Embedding Models Explained: Choosing the Right One

Not all embeddings are created equal. OpenAI's text-embedding-3, Cohere's embed-v3, and open-source alternatives each have strengths. Here's how to choose and benchmark for your specific needs.

What Embeddings Actually Capture

Embeddings are dense vector representations of text that capture semantic meaning. Similar concepts cluster together in the vector space. Quality depends on training data, architecture, and the specific tasks the model was optimized for.

Comparing Popular Models

OpenAI text-embedding-3: Excellent quality, easy API, variable dimensions, relatively expensive at scale.

Cohere embed-v3: Strong multilingual support, search-optimized variants, competitive pricing.

Open-source (BGE, E5, Instructor): No API costs, full control, can run locally, requires infrastructure.

// OpenAI
const embedding = await openai.embeddings.create({
  model: 'text-embedding-3-small',
  input: 'Your text here',
  dimensions: 512 // Smaller dimensions, faster search
});

// Local with HuggingFace
import { pipeline } from '@xenova/transformers';
const embedder = await pipeline('feature-extraction', 'BAAI/bge-small-en-v1.5');
const embedding = await embedder('Your text here');

Dimensionality: Bigger Isn't Always Better

Higher dimensions capture more nuance but increase storage, slow down search, and can introduce noise. 384-512 dimensions often sufficient. 1024-1536 for complex domains. Benchmark your actual data to find the sweet spot.

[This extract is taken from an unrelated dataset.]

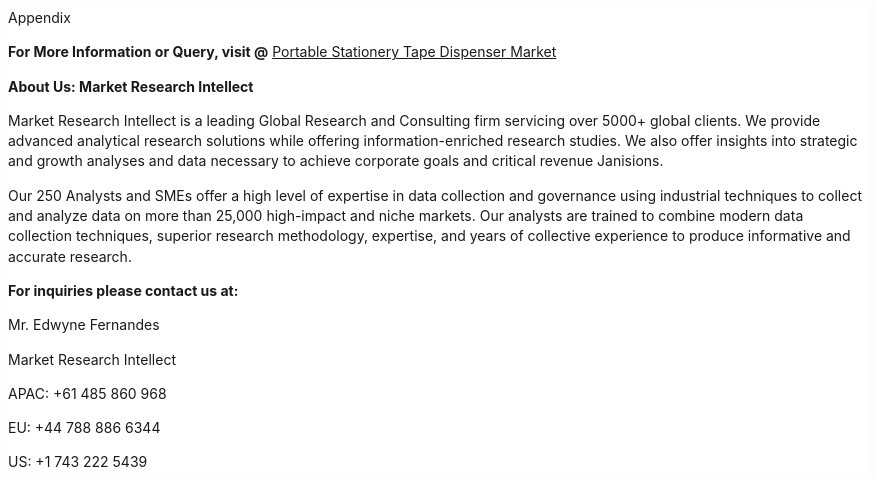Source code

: Appendix</span></em></p><p><span class="font-[700]"><strong>For More Information or Query, visit&nbsp;@</strong>&nbsp;</span><span class="font-[700]"><a href="https://www.marketresearchintellect.com/product/portable-stationery-tape-dispenser-market/?utm_source=Linkedin&utm_medium=858" target="_blank" data-tracking-control-name="article-ssr-frontend-pulse_little-text-block" data-tracking-will-navigate="" data-test-link="">Portable Stationery Tape Dispenser Market</a></span></p><p><strong><span class="font-[700]">About Us: Market Research Intellect</span></strong></p><p><span class="">Market Research Intellect is a leading Global Research and Consulting firm servicing over 5000+ global clients. We provide advanced analytical research solutions while offering information-enriched research studies.&nbsp;</span>We also offer insights into strategic and growth analyses and data necessary to achieve corporate goals and critical revenue Janisions.</p><p><span class="">Our 250 Analysts and SMEs offer a high level of expertise in data collection and governance using industrial techniques to collect and analyze data on more than 25,000 high-impact and niche markets. Our analysts are trained to combine modern data collection techniques, superior research methodology, expertise, and years of collective experience to produce informative and accurate research.</span></p><p><strong>For inquiries please contact us at:</strong></p><p>Mr. Edwyne Fernandes</p><p>Market Research Intellect</p><p>APAC: +61 485 860 968</p><p>EU: +44 788 886 6344</p><p>US: +1 743 222 5439</p>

Domain-Specific vs General-Purpose

General models work for most use cases. Domain-specific (medical, legal, scientific) can significantly outperform on specialized content. Fine-tuning is an option but requires data and expertise.

Benchmarking for Your Data

Create a test set with known relevant pairs. Measure recall@k for your actual queries. Compare latency and cost. Test on edge cases specific to your domain.

async function benchmarkModel(model, testPairs) {
  const results = [];
  for (const { query, relevant } of testPairs) {
    const retrieved = await search(model, query, k=10);
    const recall = relevant.filter(r => retrieved.includes(r)).length / relevant.length;
    results.push(recall);
  }
  return average(results);
}

The right embedding model depends on your data, requirements, and constraints. Benchmark on YOUR data—marketing claims don't capture nuances of your specific use case.